Marketers who helped promote an alleged home loan modification scheme will be banned from the mortgage relief and debt relief industries under a court settlement resolving charges by the Federal Trade Commission that they violated the law by promoting the scam, which conned consumers into paying hefty fees for worthless mortgage relief services.

The FTC filed a complaint in June 2014 against the Utah-based operation led by Philip Danielson, the Danielson Law Group and several closely associated companies and individuals, as part of an enforcement sweep targeting operations that fraudulently pitched loan modifications to consumers. 

The settlement announced with Linden Financial Group LLC ends the litigation. In the face of rising consumer complaints against Danielson Law Group, Linden Financial Group was formed to serve as the marketing arm for the defendants’ enterprise, the FTC contends. 

Linden Financial Group prepared and mailed ads for mortgage relief services that were designed to look like they were coming from lawyers in the recipients’ states. The FTC also alleges that Linden Financial Group received money from the payment processor set up to collect funds from consumers and then used this money to fund expenses and funnel cash to Philip Danielson and others.
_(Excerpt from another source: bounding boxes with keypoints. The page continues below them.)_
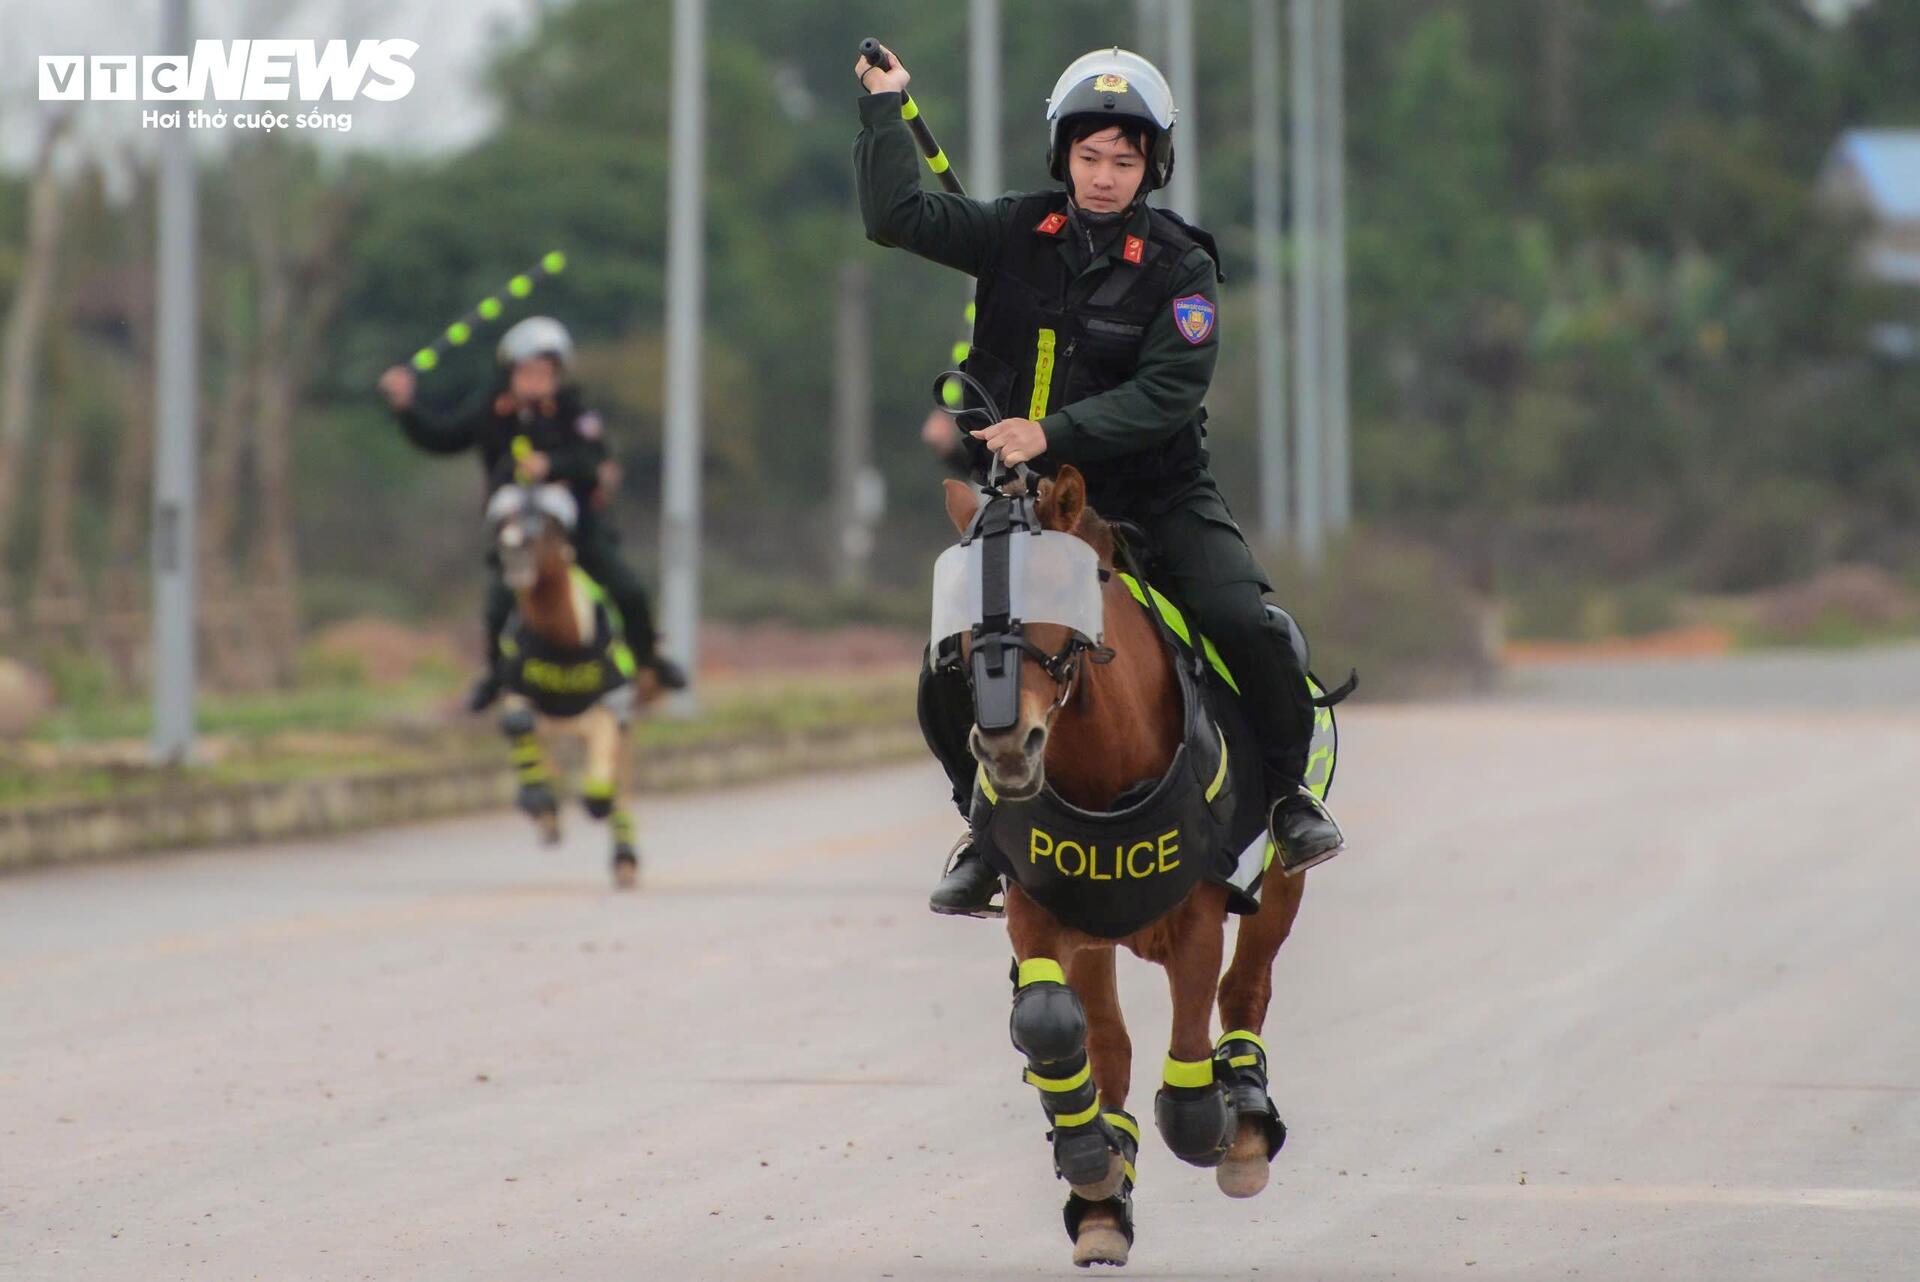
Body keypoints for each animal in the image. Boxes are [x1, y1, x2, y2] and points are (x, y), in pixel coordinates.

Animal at [491, 485, 656, 886]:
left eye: (544, 527)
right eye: (503, 524)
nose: (514, 555)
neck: (561, 636)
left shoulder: (611, 703)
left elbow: (601, 788)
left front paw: (598, 802)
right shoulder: (515, 686)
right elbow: (518, 723)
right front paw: (536, 798)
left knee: (620, 780)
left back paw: (624, 856)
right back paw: (547, 810)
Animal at [940, 466, 1305, 1266]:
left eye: (1060, 585)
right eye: (958, 605)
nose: (1006, 745)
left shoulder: (1200, 912)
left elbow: (1192, 1076)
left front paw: (1219, 1120)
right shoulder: (1042, 910)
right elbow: (1051, 1022)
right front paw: (1092, 1161)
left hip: (1280, 883)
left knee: (1247, 985)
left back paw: (1247, 1116)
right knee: (1107, 1043)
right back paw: (1104, 1195)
In February, the FTC announced settlements with the other individual and corporate defendants in the case that resulted in orders banning the defendants from offering mortgage assistance relief services and from participating in the debt relief industry.
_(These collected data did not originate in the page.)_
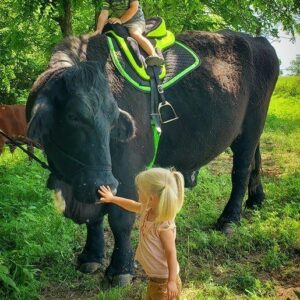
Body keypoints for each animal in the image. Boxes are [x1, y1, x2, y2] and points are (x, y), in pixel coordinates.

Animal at [25, 29, 278, 282]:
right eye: (72, 116)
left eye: (113, 118)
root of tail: (256, 40)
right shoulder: (91, 179)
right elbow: (94, 216)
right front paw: (91, 256)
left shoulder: (126, 170)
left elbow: (120, 218)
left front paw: (121, 269)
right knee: (255, 162)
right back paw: (256, 199)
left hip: (252, 127)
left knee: (241, 171)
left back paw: (229, 219)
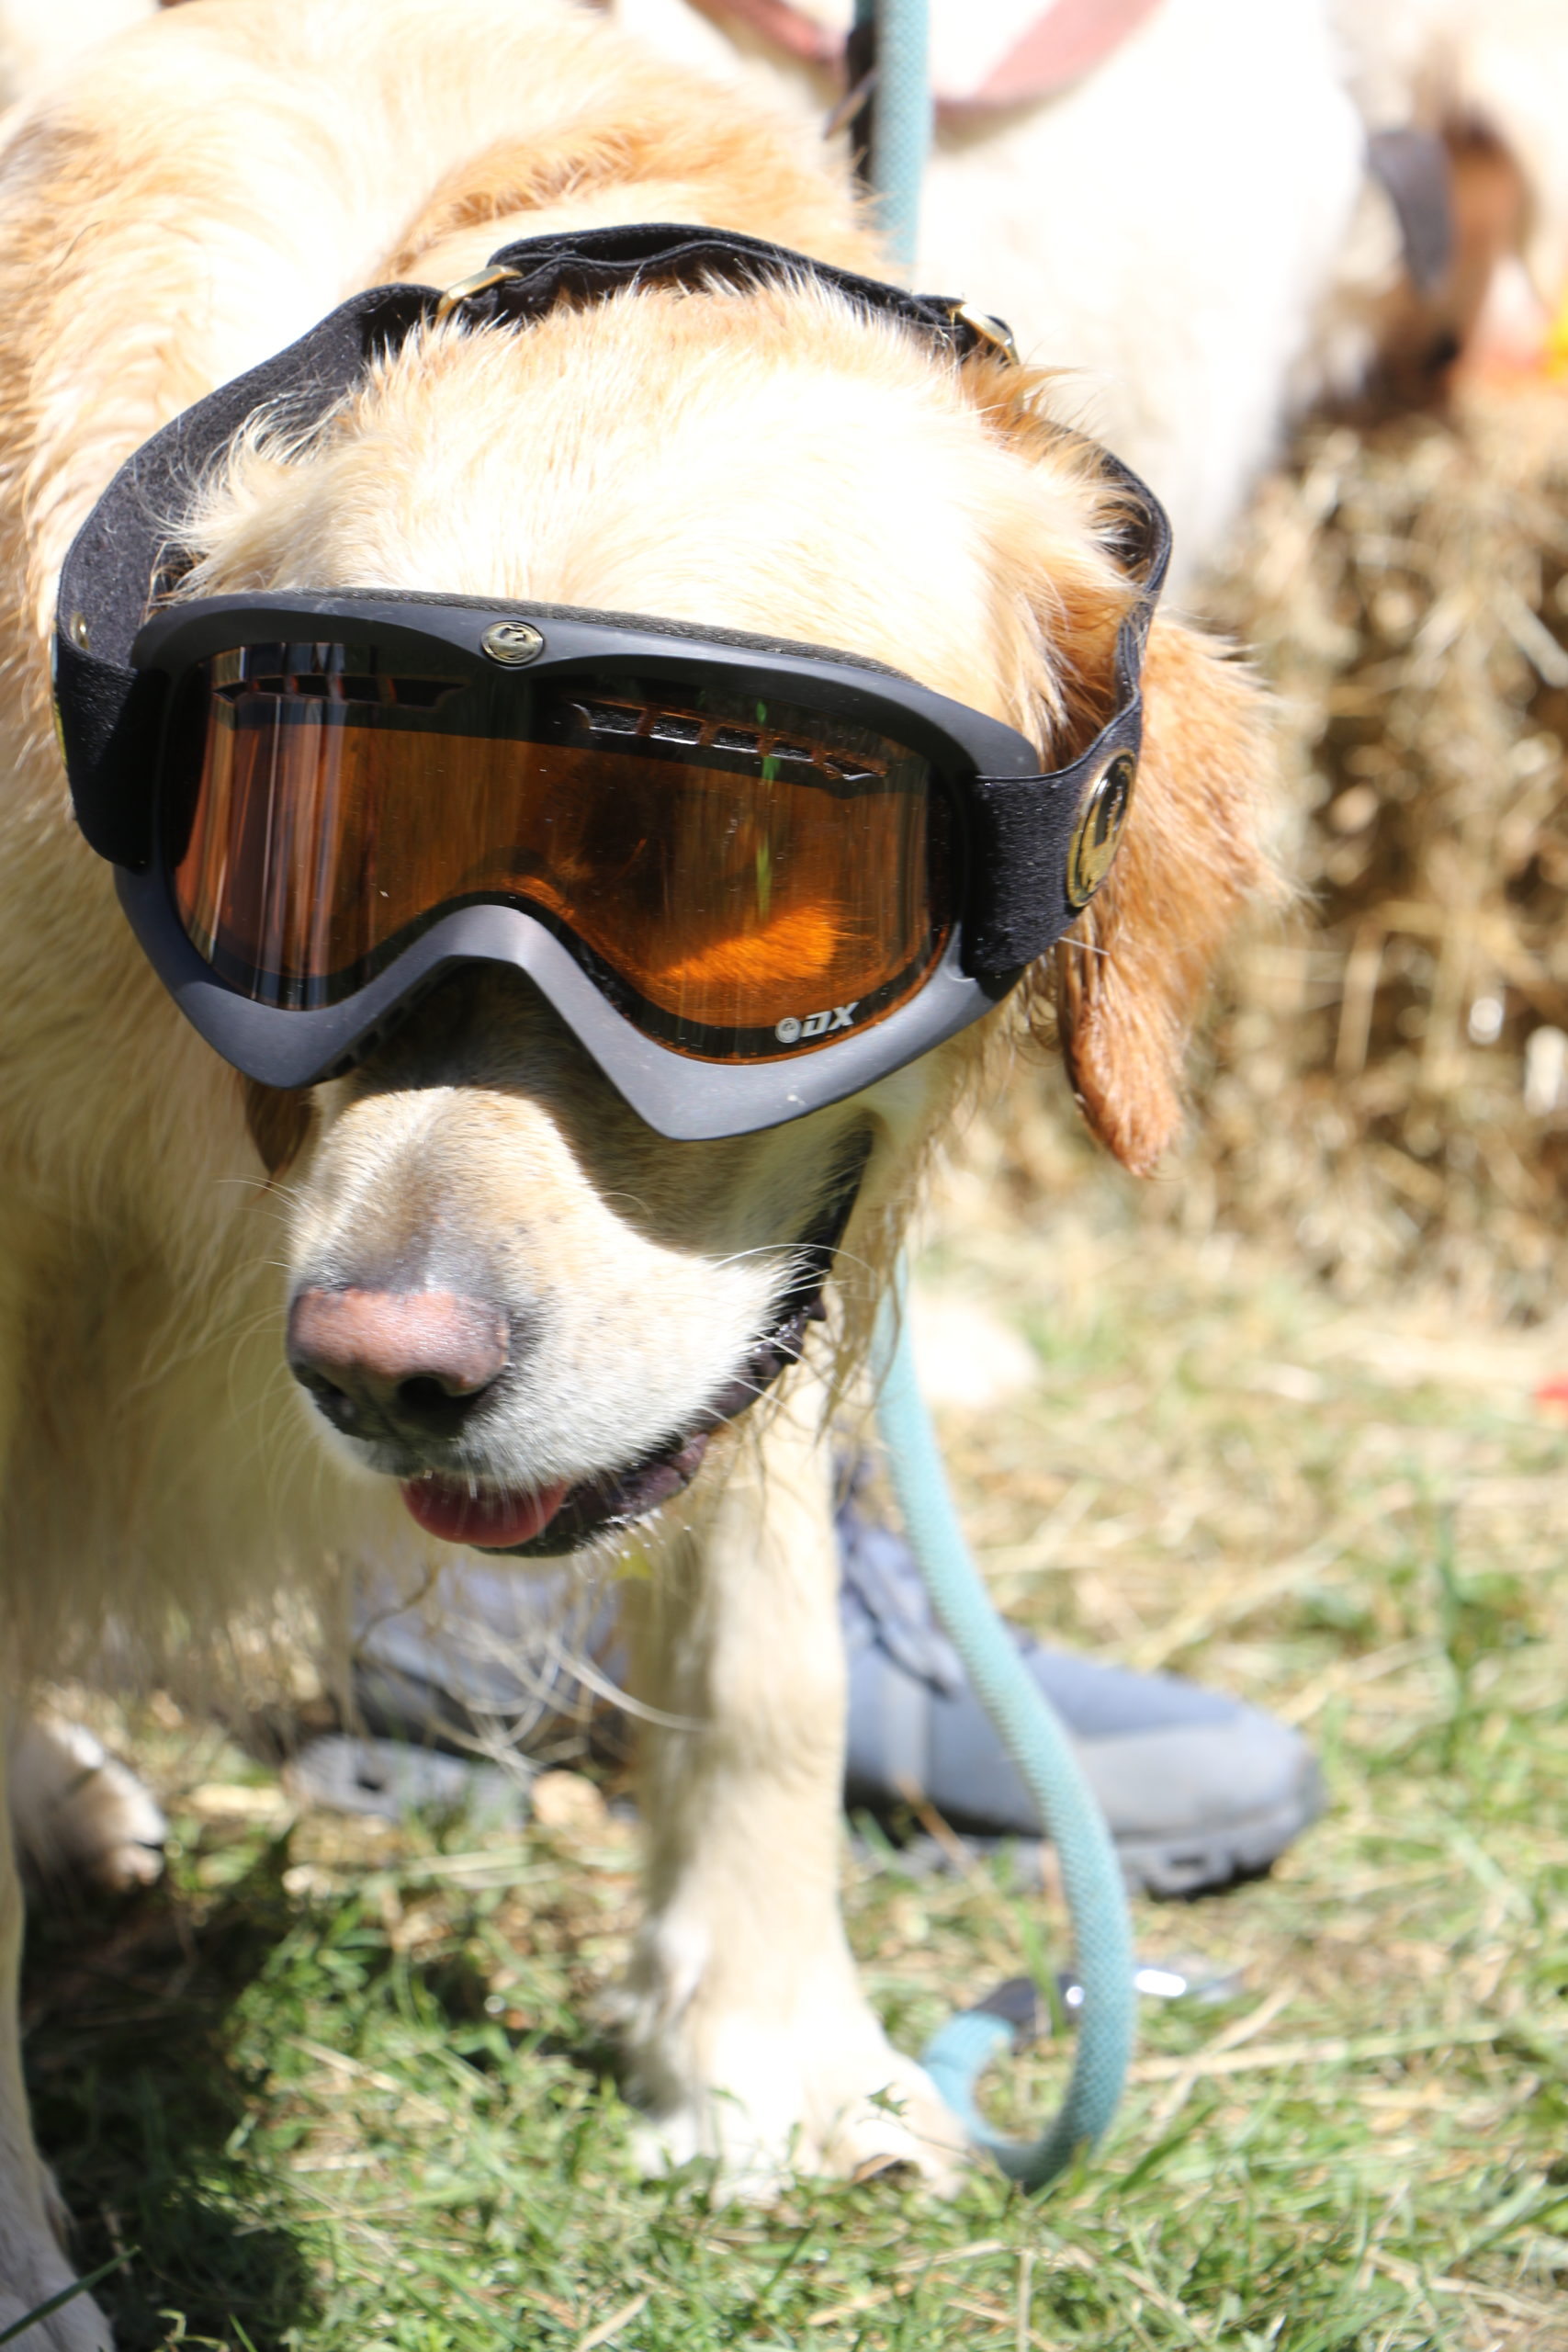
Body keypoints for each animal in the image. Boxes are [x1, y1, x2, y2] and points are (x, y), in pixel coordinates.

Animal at [0, 0, 1274, 2336]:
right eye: (328, 845)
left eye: (737, 879)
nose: (386, 1361)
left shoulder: (760, 1248)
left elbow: (769, 1647)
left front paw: (763, 2059)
The defendants, according to the FTC, lured consumers into paying $500 to $3,900 by falsely promising that attorneys would negotiate loan modifications that would substantially reduce the consumers’ mortgage payments. 
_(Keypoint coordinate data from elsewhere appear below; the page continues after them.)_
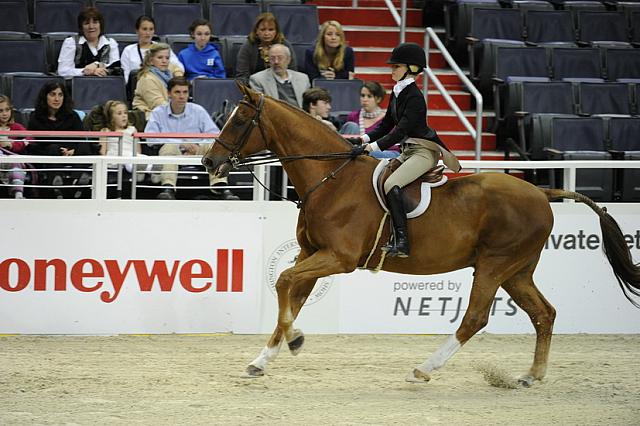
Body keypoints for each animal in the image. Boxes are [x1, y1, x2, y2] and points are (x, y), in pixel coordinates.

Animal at [201, 85, 640, 384]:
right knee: (543, 314)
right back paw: (531, 375)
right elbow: (291, 292)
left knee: (476, 317)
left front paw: (294, 340)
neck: (331, 178)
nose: (209, 162)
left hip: (495, 265)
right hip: (517, 270)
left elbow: (285, 283)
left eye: (238, 120)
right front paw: (264, 358)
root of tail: (541, 192)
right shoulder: (311, 254)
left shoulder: (338, 259)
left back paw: (424, 369)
Under the proposed settlement, Linden Financial Group also is prohibited from violating the FTC’s Telemarketing Sales Rule, and is required to have competent and reliable evidence to support claims made about the benefits, performance, or efficacy of any financial product or service. The proposed order imposes a judgment of $28.6 million against Linden Financial Group and requires the company to turn over its financial accounts to the agency.